[Advice] When The Bubble Bursts…

Denouncing decisions made in the past without empathy is a sure way to be surprised when a bubble bursts.

Bubbles are created when we think we have predictive powers about future events, that we don’t. And then, we proceed to tell stories and build narratives that back up the “reality” of those bubbles in our heads.

This would be fine if it were an isolated incident.

Unfortunately, everybody’s doing it.

See, since no person knows the future (and a majority of people tend to denounce the past without learning from it), the chances of the narrative bubble we’re living in being the only bubble (and by extension the right bubble) are pretty slim.

To none.

There are other ways to be surprised when our bubble bursts, either collectively, or individually:

  • Lacking curiosity to explore alternatives—or even hear of them—from people with other narratives, who we find abhorrent, or wrong.
  • Assuming only one outcome to a conflict, a decision, or even a problem is the “right” one.
  • Manipulating available (and unavailable) information to “get consensus” from a fickle and wavering crowd.

§ Task list:
1. In the advice piece on bursting bubbles, print the passage between "Denouncing decisions made" and "an isolated incident.", inclusive.
2. Answer these questions from the advice piece on bursting bubbles:
(a) When are bubbles created?
(b) What does a majority of people tend to do with the past?
(c) From what kind of crowd does the last listed way try to get consensus?
3. What are all the bulleted ways to be surprised when a bubble bursts in the advice piece on bursting bubbles?

§ Available data:
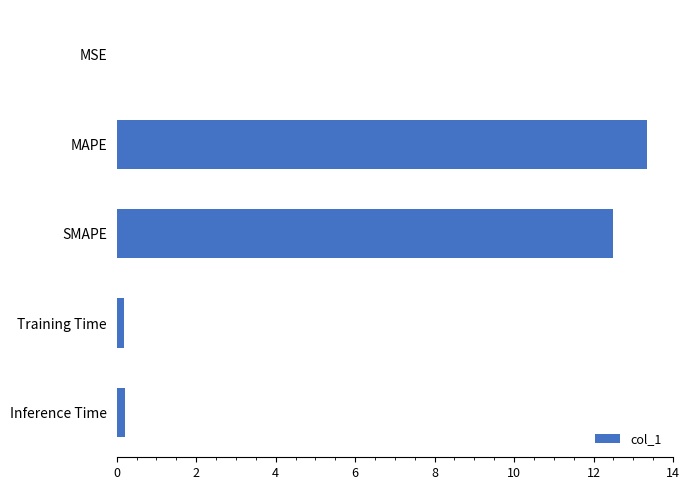

The chart shows a value of 13.3 at MAPE. True or false?

True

§ Answers for the exercise:
1.
Denouncing decisions made in the past without empathy is a sure way to be surprised when a bubble bursts.

Bubbles are created when we think we have predictive powers about future events, that we don’t. And then, we proceed to tell stories and build narratives that back up the “reality” of those bubbles in our heads.

This would be fine if it were an isolated incident.

2.
(a) When we think we have predictive powers about future events that we don't have.
(b) They denounce it without learning from it.
(c) A fickle and wavering crowd.

3.
- Lacking curiosity to explore alternatives, or even hear of them, from people with other narratives whom we find abhorrent or wrong
- Assuming only one outcome to a conflict, a decision, or even a problem is the "right" one
- Manipulating available (and unavailable) information to "get consensus" from a fickle and wavering crowd